**Exercise input**
__________________________________________________
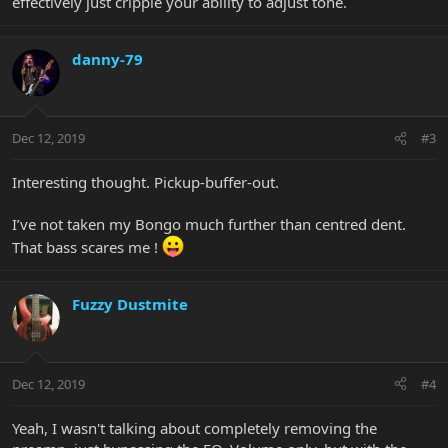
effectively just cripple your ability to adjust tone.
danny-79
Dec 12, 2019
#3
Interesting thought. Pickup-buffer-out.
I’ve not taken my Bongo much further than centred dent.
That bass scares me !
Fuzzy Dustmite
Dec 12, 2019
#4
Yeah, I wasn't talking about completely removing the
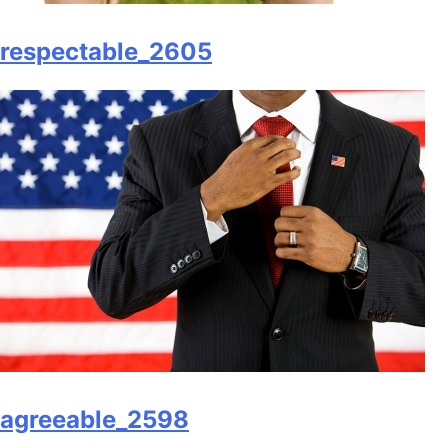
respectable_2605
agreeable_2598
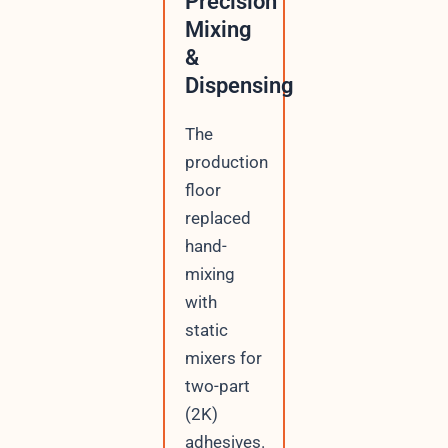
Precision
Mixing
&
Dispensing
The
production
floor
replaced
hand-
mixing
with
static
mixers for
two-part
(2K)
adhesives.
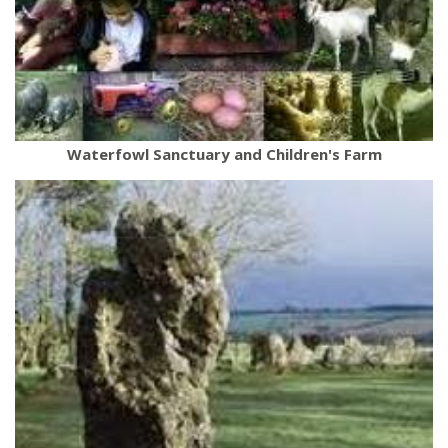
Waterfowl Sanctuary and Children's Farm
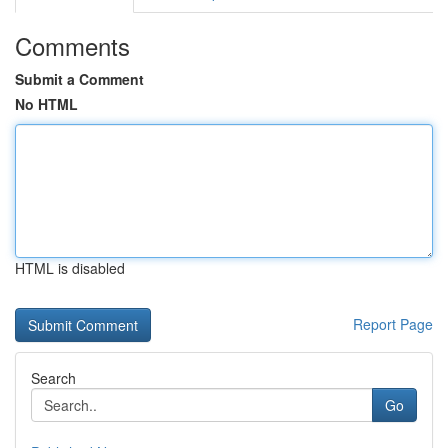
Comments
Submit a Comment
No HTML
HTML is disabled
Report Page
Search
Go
__________________________________________________
**What you are asked to do**
Please take the lines from the beginning of the data above through the line holding "agreeable_2598" and transcribe them exactly, without any pictures.

**Exercise solution**
effectively just cripple your ability to adjust tone.
danny-79
Dec 12, 2019
#3
Interesting thought. Pickup-buffer-out.
I’ve not taken my Bongo much further than centred dent.
That bass scares me !
Fuzzy Dustmite
Dec 12, 2019
#4
Yeah, I wasn't talking about completely removing the
respectable_2605
agreeable_2598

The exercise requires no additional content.